In this night as the storms rage above and below and I climb the boxes and then the shelf in the closet and slip through the hatch into the attic, my own passage through the wardrobe I find myself believing, and push the blankets and pillow I have dragged up as far into the eaves as I can fit – I could not have been more than seven and so I needed very, very little space – then I know that the fear from downstairs might begin to soften.


Wrapped in this nest I absorb the rhythm of the wind-driven rain on slate roof shingles so ancient they have been thinned visibly by centuries of Atlantic precipitation. The air is sharp and cold but inside the blankets my body warms and relaxes. In the full-dark I fumble for my secret box, a tin that once held chocolates brought by a cousin from London but now holds votives secreted from the cathedral, matches from the pub, and all of the postcards received from cousin Michael in America. With blind dexterity born of too much experience I set out the candles, and strike the fire.


The trinity of flames create more shadow than light but I hold the postcards. There is New York, and the dome of the Capitol in Washington, and a fold-out set from Cape Kennedy, a boat on the Mississippi by New Orleans, even the Astrodome. But the one I always hold is just from a hotel in a place called "Arizona." The building is so new. Palm trees stand in front. The cars are like spaceships to a lad who knows no one who even owns one of the tiny boring cars people have here. And the sky. Oh the sky. It is bigger than any I have seen and a kind of blue I have never imagined.

ar maidin

That postcard is in my hand as I fall asleep. It is still clutched there when the first ray of dawn cuts under deep gray clouds and throws itself through the dusty attic window and for just one moment makes my world absolutely my own.

copyright 2006 by Ira Socol
image from James Lileks amazing Motel Postcard website


Anonymous said...

Y'ever been to Arizona? It's not hard to get to.

Brenda said...

That had me chuckling, see how absolutely really believable your stories can be?
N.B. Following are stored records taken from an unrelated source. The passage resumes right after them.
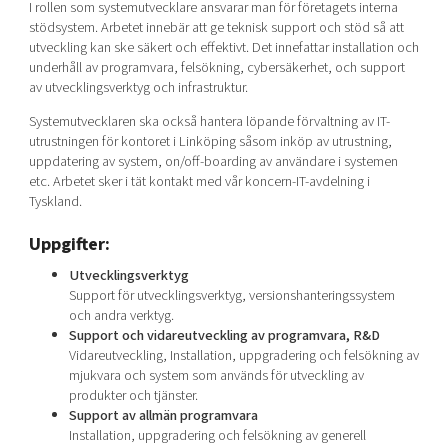
I rollen som systemutvecklare ansvarar man för företagets interna
Shaping cities and regions
Our community of companies
Upscaling
stödsystem. Arbetet innebär att ge teknisk support och stöd så att
Projects
Today's lunch in Mjärdevi
utveckling kan ske säkert och effektivt. Det innefattar installation och
Talent & skills
underhåll av programvara, felsökning, cybersäkerhet, och support
Publications
Startup & industry collaboration
av utvecklingsverktyg och infrastruktur.
Bright East
Project toolbox
Offers to boost your business
Systemutvecklaren ska också hantera löpande förvaltning av IT-
East Sweden Tech Women
utrustningen för kontoret i Linköping såsom inköp av utrustning,
Reversed mentorship
uppdatering av system, on/off-boarding av användare i systemen
etc. Arbetet sker i tät kontakt med vår koncern-IT-avdelning i
Our clusters
Funding opportunities
Tyskland.
Current offers and activities
Uppgifter:
Reach out to us
Utvecklingsverktyg
Support för utvecklingsverktyg, versionshanteringssystem
Locations
och andra verktyg.
Support och vidareutveckling av programvara, R&D
Vidareutveckling, Installation, uppgradering och felsökning av
mjukvara och system som används för utveckling av
produkter och tjänster.
Support av allmän programvara
Installation, uppgradering och felsökning av generell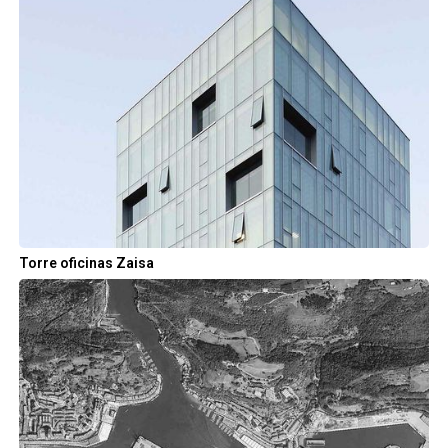
Torre oficinas Zaisa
You are a small Irish child in an attic with postcards of America, an Amercica you dream of, and which we, as readers, know is in your future...

The only way I knew it was Ireland was that one significant detail, the worn slate shingles, centuries old, the precipitation of the Atlantic ocean... oh, the votives from the Cathedral and matches from the pub sort of give it away too.

But other than those tiny but significant details, this story could take place anywhere... a child surviving domestic violence, the 'storm raging below' by hiding in the attic, creating a sacred space in which to safely dream, sleep, be awakened by the dawn that "for just one moment makes my world absolutely my own."

I like the three parts, like vignettes, like interlacing poems, like small parts of a children's story. And I love how you have written this story from the vantage of innocence, this is just what happens, this is where I crawl to safety, this is how I spiritually survive, without the anger or judgment of the adult who must feel, well, whatever.

It's a story of survival, especially survival of a sense of self, of the imagination, a belief in a wondrous future. In such few lines about postcards in such a setting you've so caught the American Dream.

I can see that little 7 year old boy; I want to hug him. You bring out the compassion in your readers...

narrator said...

anon- Arizona seems like a different planet from some places... the whole American west can... so much space...

Brenda - thank you thank you. Trying to get adult judgement out of stories of childhood is a struggle, and I think it takes time. It is one reason that I am so often disappointed in those "confessional" tales of growing up written by twenty-somethings - they are filled with a bitterness and anger that doesn't work. I could not have written this at 25.

MB said...

I like how emotionally palpable and real this is and yet how it's sketchy enough that, despite the details given that do anchor it in place, it "could be" anywhere. You've achieved a balance between specificity and looseness that allows for a certain universality. Very nicely done.